Evaluation of the comparability of different methods of DNA extraction and amplification in microbial community profiling of intestines
Automated and broadband technologies are becoming increasingly common in microbiome studies to reduce costs and increase efficiency. However, in microbiome studies, small differences in methodology – including storage conditions, wet laboratory methods, sequencing platforms and data analysis – can affect the reproducibility and comparability of data between the studies.

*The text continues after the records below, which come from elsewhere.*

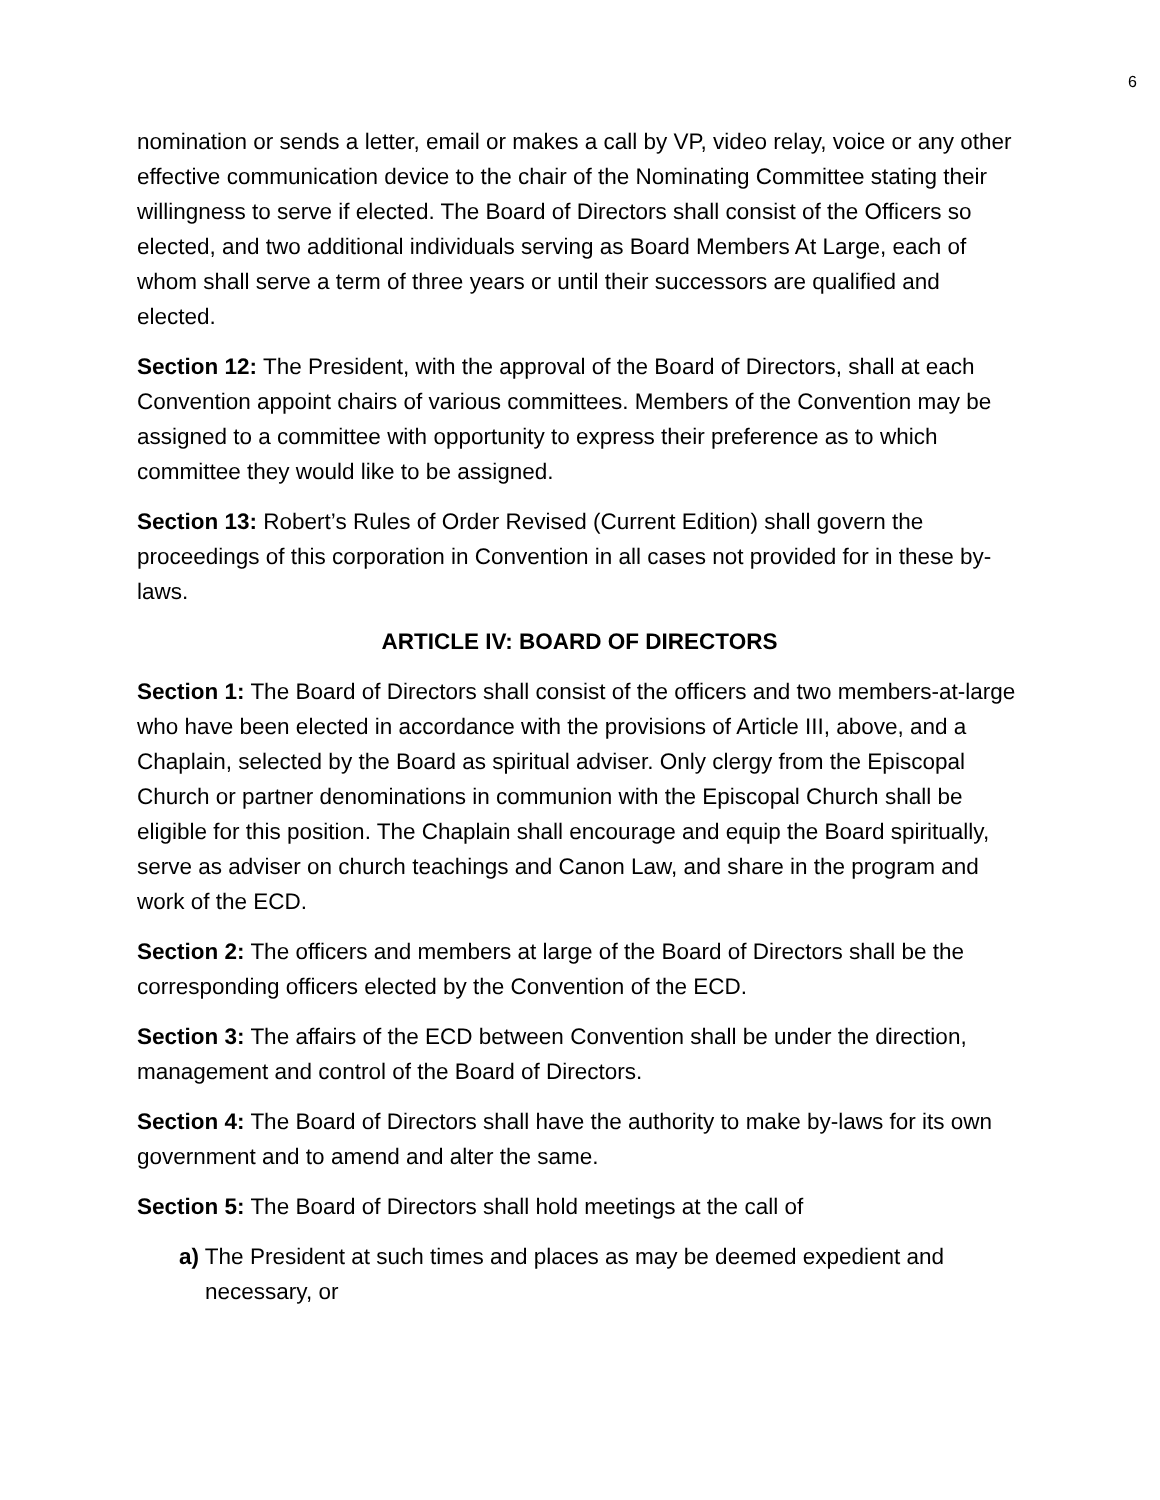6
nomination or sends a letter, email or makes a call by VP, video relay, voice or any other effective communication device to the chair of the Nominating Committee stating their willingness to serve if elected. The Board of Directors shall consist of the Officers so elected, and two additional individuals serving as Board Members At Large, each of whom shall serve a term of three years or until their successors are qualified and elected.
Section 12: The President, with the approval of the Board of Directors, shall at each Convention appoint chairs of various committees. Members of the Convention may be assigned to a committee with opportunity to express their preference as to which committee they would like to be assigned.
Section 13: Robert’s Rules of Order Revised (Current Edition) shall govern the proceedings of this corporation in Convention in all cases not provided for in these by-laws.
ARTICLE IV: BOARD OF DIRECTORS
Section 1: The Board of Directors shall consist of the officers and two members-at-large who have been elected in accordance with the provisions of Article III, above, and a Chaplain, selected by the Board as spiritual adviser. Only clergy from the Episcopal Church or partner denominations in communion with the Episcopal Church shall be eligible for this position. The Chaplain shall encourage and equip the Board spiritually, serve as adviser on church teachings and Canon Law, and share in the program and work of the ECD.
Section 2: The officers and members at large of the Board of Directors shall be the corresponding officers elected by the Convention of the ECD.
Section 3: The affairs of the ECD between Convention shall be under the direction, management and control of the Board of Directors.
Section 4: The Board of Directors shall have the authority to make by-laws for its own government and to amend and alter the same.
Section 5: The Board of Directors shall hold meetings at the call of
a) The President at such times and places as may be deemed expedient and necessary, or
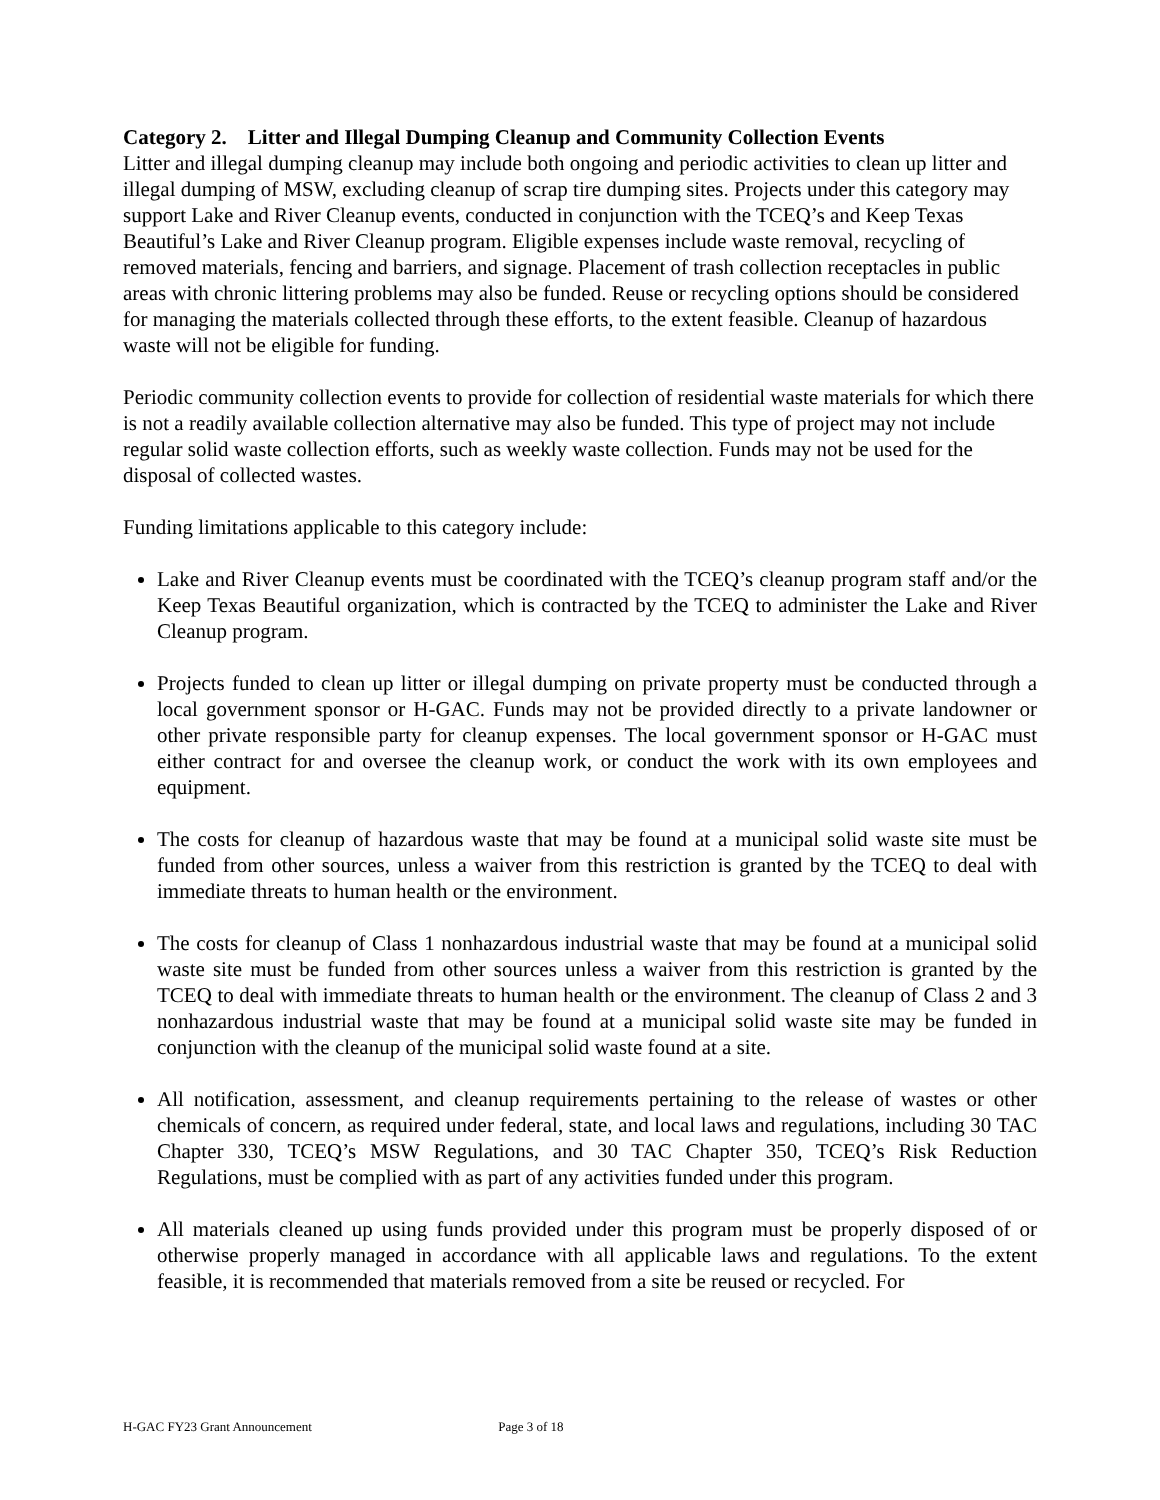Category 2. Litter and Illegal Dumping Cleanup and Community Collection Events
Litter and illegal dumping cleanup may include both ongoing and periodic activities to clean up litter and illegal dumping of MSW, excluding cleanup of scrap tire dumping sites. Projects under this category may support Lake and River Cleanup events, conducted in conjunction with the TCEQ’s and Keep Texas Beautiful’s Lake and River Cleanup program. Eligible expenses include waste removal, recycling of removed materials, fencing and barriers, and signage. Placement of trash collection receptacles in public areas with chronic littering problems may also be funded. Reuse or recycling options should be considered for managing the materials collected through these efforts, to the extent feasible. Cleanup of hazardous waste will not be eligible for funding.
Periodic community collection events to provide for collection of residential waste materials for which there is not a readily available collection alternative may also be funded. This type of project may not include regular solid waste collection efforts, such as weekly waste collection. Funds may not be used for the disposal of collected wastes.
Funding limitations applicable to this category include:
Lake and River Cleanup events must be coordinated with the TCEQ’s cleanup program staff and/or the Keep Texas Beautiful organization, which is contracted by the TCEQ to administer the Lake and River Cleanup program.
Projects funded to clean up litter or illegal dumping on private property must be conducted through a local government sponsor or H-GAC. Funds may not be provided directly to a private landowner or other private responsible party for cleanup expenses. The local government sponsor or H-GAC must either contract for and oversee the cleanup work, or conduct the work with its own employees and equipment.
The costs for cleanup of hazardous waste that may be found at a municipal solid waste site must be funded from other sources, unless a waiver from this restriction is granted by the TCEQ to deal with immediate threats to human health or the environment.
The costs for cleanup of Class 1 nonhazardous industrial waste that may be found at a municipal solid waste site must be funded from other sources unless a waiver from this restriction is granted by the TCEQ to deal with immediate threats to human health or the environment. The cleanup of Class 2 and 3 nonhazardous industrial waste that may be found at a municipal solid waste site may be funded in conjunction with the cleanup of the municipal solid waste found at a site.
All notification, assessment, and cleanup requirements pertaining to the release of wastes or other chemicals of concern, as required under federal, state, and local laws and regulations, including 30 TAC Chapter 330, TCEQ’s MSW Regulations, and 30 TAC Chapter 350, TCEQ’s Risk Reduction Regulations, must be complied with as part of any activities funded under this program.
All materials cleaned up using funds provided under this program must be properly disposed of or otherwise properly managed in accordance with all applicable laws and regulations. To the extent feasible, it is recommended that materials removed from a site be reused or recycled. For
H-GAC FY23 Grant Announcement Page 3 of 18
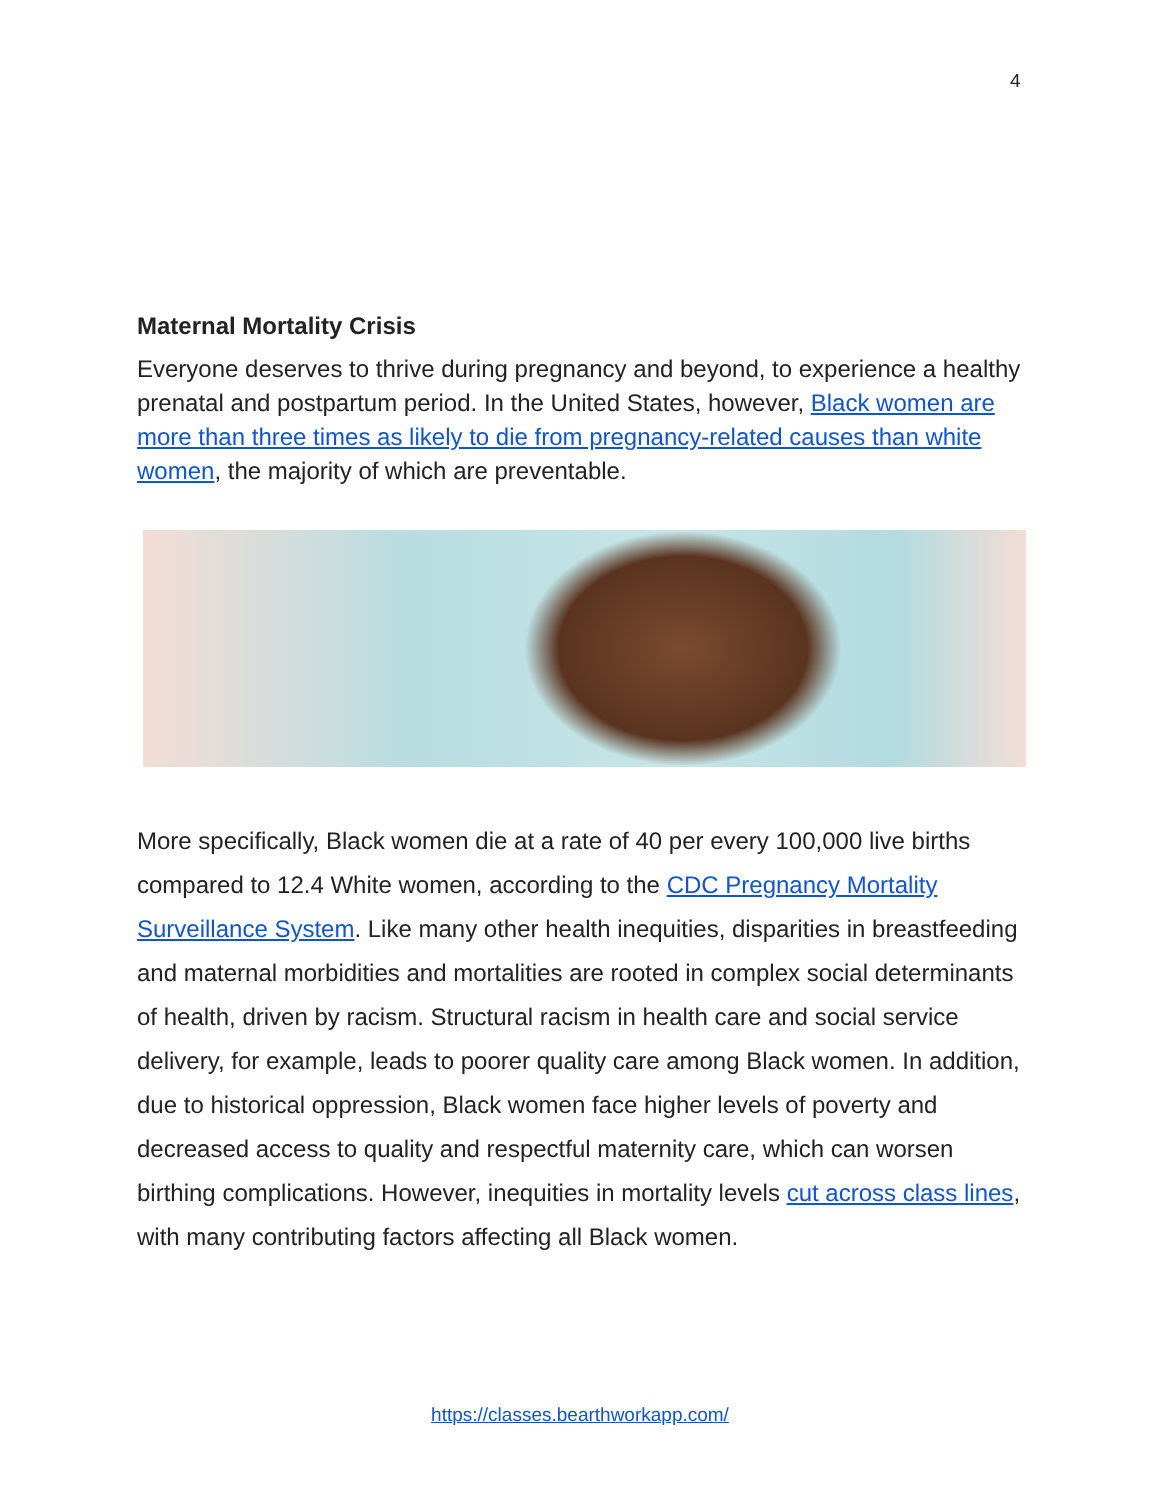4
Maternal Mortality Crisis
Everyone deserves to thrive during pregnancy and beyond, to experience a healthy prenatal and postpartum period. In the United States, however, Black women are more than three times as likely to die from pregnancy-related causes than white women, the majority of which are preventable.
More specifically, Black women die at a rate of 40 per every 100,000 live births compared to 12.4 White women, according to the CDC Pregnancy Mortality Surveillance System. Like many other health inequities, disparities in breastfeeding and maternal morbidities and mortalities are rooted in complex social determinants of health, driven by racism. Structural racism in health care and social service delivery, for example, leads to poorer quality care among Black women. In addition, due to historical oppression, Black women face higher levels of poverty and decreased access to quality and respectful maternity care, which can worsen birthing complications. However, inequities in mortality levels cut across class lines, with many contributing factors affecting all Black women.
https://classes.bearthworkapp.com/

The effects of broadband methods have been limited, including microfluidic PCR technologies. In this article, we compare two extraction methods (the mini Qiaamp DNA stool kit and the Mobio PowerSoil DNA insulation kit), two Taq polymerase enzymes (Mytaq HS Red Mix and Lock II PCR Tougymix) , two sets of primers (V3-V4 and V4 -V5) and two amplification methods (a two-step PCR protocol and a preparation of the amplicon library on the fluidigm access network system that allows multiplexing automated primers). The profiles of the Gut microbial community have been considerably affected by all variables. Although there has been no significant difference in alpha diversity measured between the two extraction methods, there was an effect of the extraction method on the community composition measured by unrestricted unifruc distances. The amplification method and primers have had a significant effect on alpha diversity and community composition.
Description: Polymerase Chain Reaction (PCR), invented by Kary B. Mullis, at the Cetus Corporation, who was awarded the 1993 Nobel Prize for chemistry for PCR, is a technique to exponentially amplify in vitro a small quantity of a specific nucleotide sequence using a thermostable (Taq) DNA polymerase. Anti-Taq Antibody is an ideal tool for hot-start PCR with Taq DNA polymerase. The Anti-Taq Antibody binds to Taq DNA polymerase and arrests the activity of Taq DNA Polymerase, preventing non-specific and primer dimer amplification resulted from non-specific priming at ambient temperature for the duration of time prior to PCR thermal cycling. During the initial denaturing step in PCR thermal cycling, the Anti-Taq Antibody is denatured and the Taq DNA polymerase is then released, thus regaining its full DNA polymerase activity. The result indicates that anti-Taq DNA Polymerase antibody increases the specificity and sensitivity of the PCR.
The relative abundance of actinobacteria was significantly lowered when using the Mobio Kit amplification method or fluidigm, and the relative abundance of firmoles was lower when using the Qiagen Kit. Microbial community profiles based on fluidigm-generated amplicon libraries have not been comparable to those generated by more commonly used methods. Researchers should carefully consider limitations and biases that different methods of extraction and amplification can introduce their results. In addition, a deeper benchmarking of automated methods and multiplexing is required to determine the magnitude of the potential compromise between the quality and the amount of data.